This past week, the United States Department of Justice released a memo stating that Native American tribes are legally allowed to grow marijuana on their designated tribal lands. The memo was drafted in response to inquiries from Native American leaders who were curious as to how the much discussed measured passed by several states in the past few years affected tribal lands, which have long been given several exceptions to other federal laws.
The memo wraps up a year-long investigation by the Attorney General’s Native American Issues Subcommittee, which also issued a shorter and less comprehensive memo last year.
A main focus of this latest announcement are eight federal law enforcement priorities which will be the focus of the Department of Justice. These include many priorities that states like Colorado and Washington have also previously announced while drafting their state-level marijuana laws; stated priorities like keeping marijuana from minors, preventing criminal enterprises and cartels from entering the market and trafficking, keeping cannabis products from crossing state lines, and making sure that drivers are not driving under the influence while behind the wheel.
The memo was careful to point out that “nothing in the Cole Memorandum alters the authority or jurisdiction of the United States to enforce federal law in Indian Country.
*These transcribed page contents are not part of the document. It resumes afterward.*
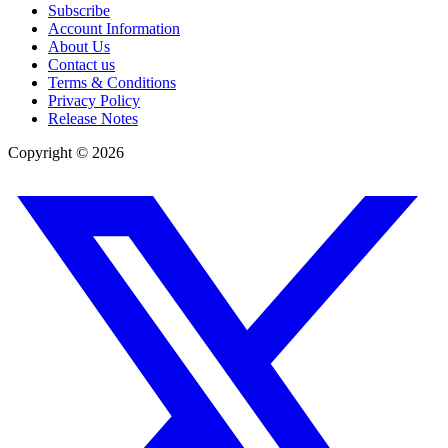
Subscribe
Account Information
About Us
Contact us
Terms & Conditions
Privacy Policy
Release Notes
Copyright ©
2026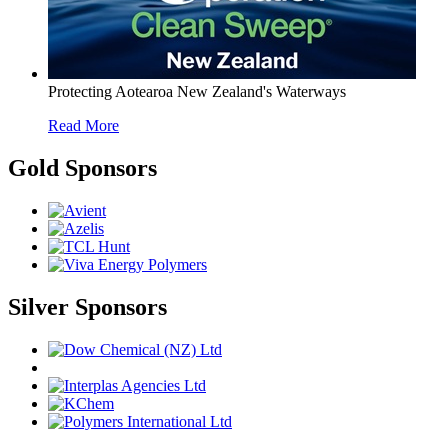
Protecting Aotearoa New Zealand's Waterways
Read More
Gold Sponsors
Silver Sponsors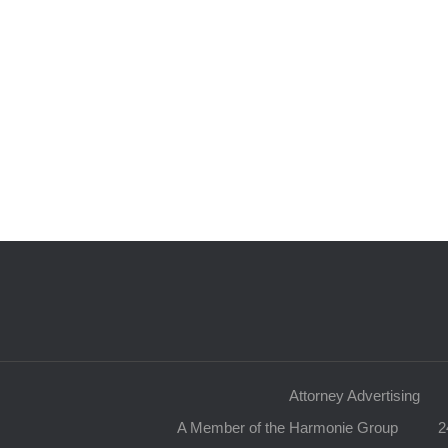
Attorney Advertising
A Member of the Harmonie Group
2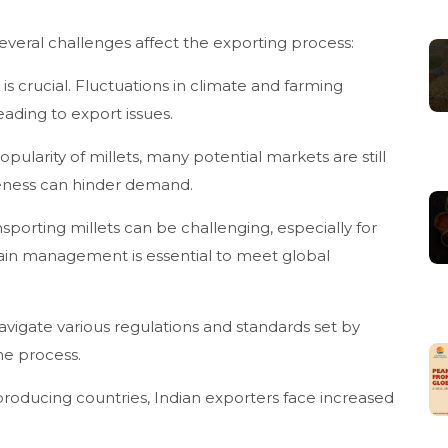
 several challenges affect the exporting process:
is crucial. Fluctuations in climate and farming
leading to export issues.
ularity of millets, many potential markets are still
areness can hinder demand.
ansporting millets can be challenging, especially for
hain management is essential to meet global
vigate various regulations and standards set by
he process.
-producing countries, Indian exporters face increased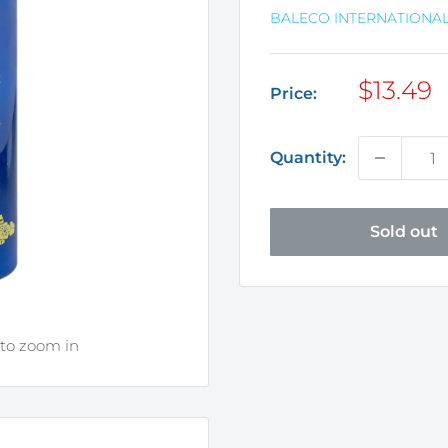
BALECO INTERNATIONAL
Sale
$13.49
Price:
price
Quantity:
Sold out
 to zoom in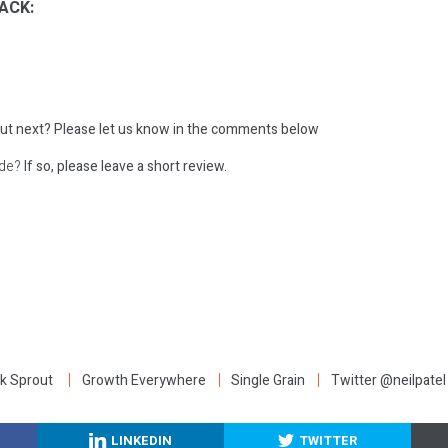
ACK:
ut next?
Please let us know in the comments below
ode?
If so, please leave a short review.
:
k Sprout
Growth Everywhere
Single Grain
Twitter @neilpatel
LINKEDIN
TWITTER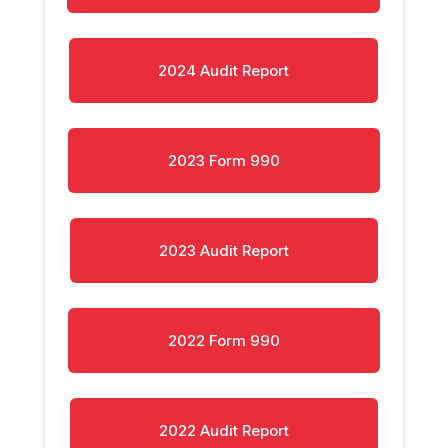
2024 Audit Report
2023 Form 990
2023 Audit Report
2022 Form 990
2022 Audit Report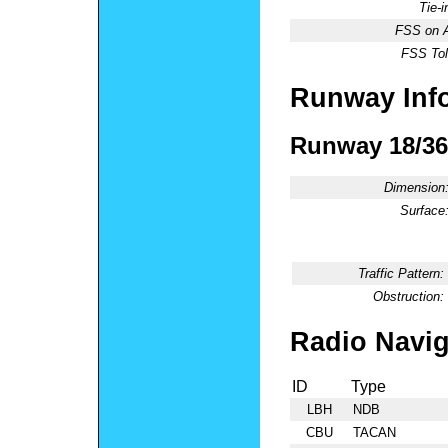
Tie-
FSS on A
FSS Tol
Runway Inf
Runway 18/36
Dimension
Surface
Traffic Pattern:
Obstruction:
Radio Navig
ID
Type
LBH
NDB
CBU
TACAN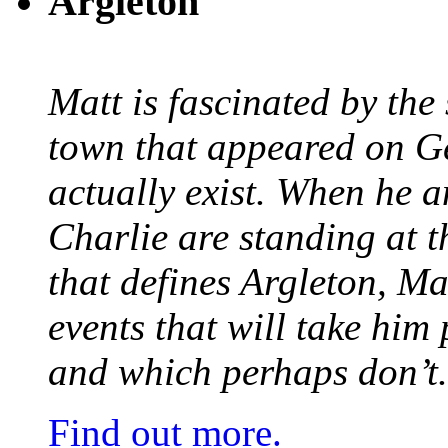
Argleton
Matt is fascinated by the 
town that appeared on G
actually exist. When he a
Charlie are standing at t
that defines Argleton, Ma
events that will take him
and which perhaps don’t.
Find out more.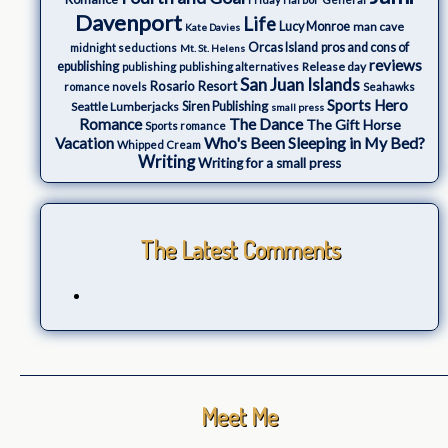
Davenport
Life
Lucy Monroe
man cave
Kate Davies
Orcas Island
pros and cons of
midnight seductions
Mt. St. Helens
reviews
epublishing
Release day
publishing
publishing alternatives
San Juan Islands
Rosario Resort
romance novels
Seahawks
Sports Hero
Seattle Lumberjacks
Siren Publishing
small press
The Dance
Romance
The Gift Horse
Sports romance
Who's Been Sleeping in My Bed?
Vacation
Whipped Cream
Writing
Writing for a small press
The Latest Comments
Meet Me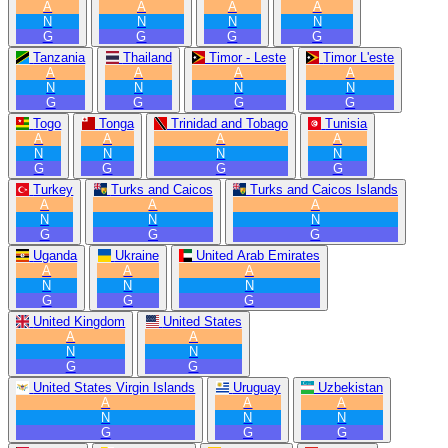
A
A
A
A
N
N
N
N
G
G
G
G
Tanzania
Thailand
Timor - Leste
Timor L'este
A
A
A
A
N
N
N
N
G
G
G
G
Togo
Tonga
Trinidad and Tobago
Tunisia
A
A
A
A
N
N
N
N
G
G
G
G
Turkey
Turks and Caicos
Turks and Caicos Islands
A
A
A
N
N
N
G
G
G
Uganda
Ukraine
United Arab Emirates
A
A
A
N
N
N
G
G
G
United Kingdom
United States
A
A
N
N
G
G
United States Virgin Islands
Uruguay
Uzbekistan
A
A
A
N
N
N
G
G
G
Each United States Attorney must assess all of the threats present in his or her district, including those in Indian Country.” It continues, “The eight priorities in the Cole Memorandum will guide United States Attorneys’ marijuana enforcement efforts in Indian Country, including in the event that sovereign Indian Nations seek to legalize the cultivation or use of marijuana in Indian Country.”
Anyone who has ever been to a casino on tribal lands probably can’t help but think about the very real possibility that this will lead to dispensaries opening right next door (if not in the hotel casino lobby.) However, some tribes have already voted against marijuana in the past. According to an article about this topic on Fox News, tribes in South Dakota rejected a proposal to try to begin the process of cultivating and selling marijuana, and only a small handful of tribes in California and Washington state have expressed interest in getting into the booming cannabis industry.
While this is certainly a good thing for proponents of marijuana legalization on a national level, we’ll have to wait to see how many tribes will take advantage of this new development.